Misalnya, bagaimana perangkat di lapangan memastikan bahwa bus-bus yang ditumpangi pemudik bisa tetap mematuhi protokol selama perjalanan? Jika di terminal keberangkatan jumlah penumpang bisa dibatasi, bagaimana memastikan bahwa bus-bus tidak akan menaikkan dan menambah penumpang di tengah jalan?
Tidak mudah pula mengawasi bahwa bus-bus hanya akan menurunkan penumpang di tempat yang telah ditentukan supaya penumpang bisa disaring. Bagaimana jika  saringan bocor karena penumpang turun di luar terminal? Apa sanksinya bagi penumpang dan operator bus yang menghindari pemeriksaan?
Hal-hal semacam itu masih jadi tanda tanya dan pemerintah harus sudah menjawabnya dengan skenario yang matang sebelum arus mudik semakin deras mengalir ke daerah.
Segala langkah dan kebijakan dalam pandemi Covid-19 memang tidak bebas dari risiko. Di sisi lain sekadar mengharapkan kesadaran masyarakat dengan hanya bertumpu pada imbauan sepertinya tidak akan cukup untuk memerangi Covid-19 di Indonesia.

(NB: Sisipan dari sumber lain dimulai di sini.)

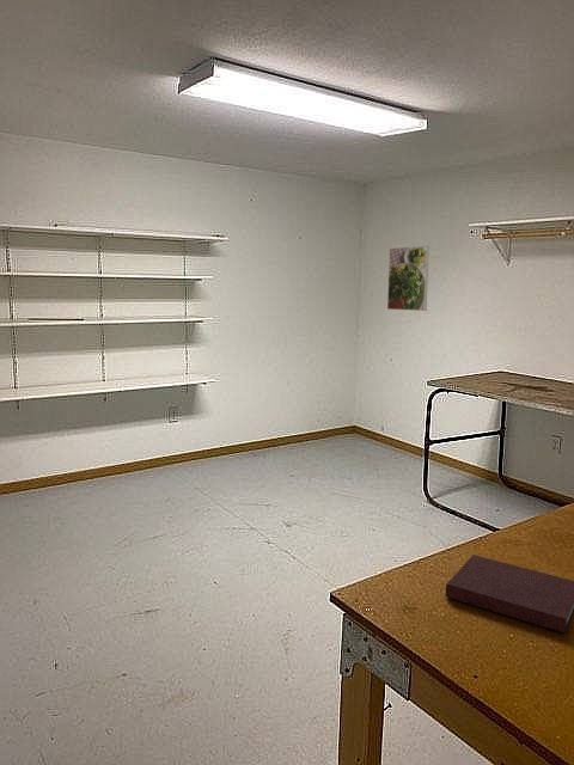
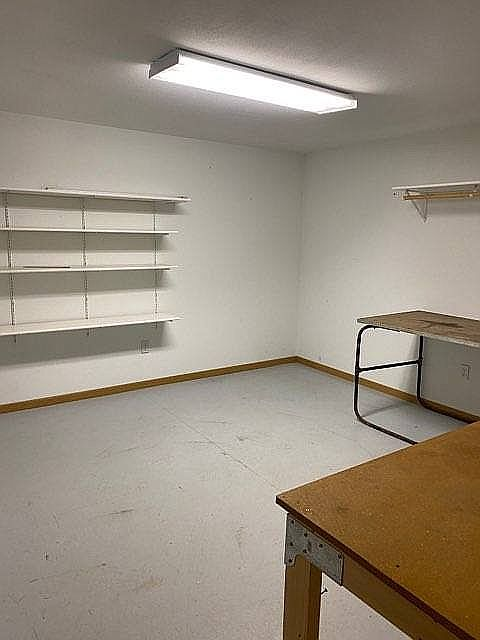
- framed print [386,245,430,312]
- notebook [445,553,574,635]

Langkah maju-mundur dalam menyiapkan mudik bisa membuat upaya Pembatasan Sosial Skala Besar serta social & physical distancing yang selama ini dilakukan seketika ambyar.Â
Jikalau terlambat mematangkan skenario mudik, sama artinya pemerintah melempar keranjang Corona ke daerah di mana daerah dengan kapasitas dan kapabilitas serba tidak seragam mau tidak mau harus siap menerimanya. Dan sedikit saja tidak siap, keranjang itu bisa berceceran dan meluber isinya.
Semoga itu tidak terjadi. Semoga Indonesia bisa berlari kencang untuk mengejar Corona dan menendang keluar Covid-19 jauh-jauh.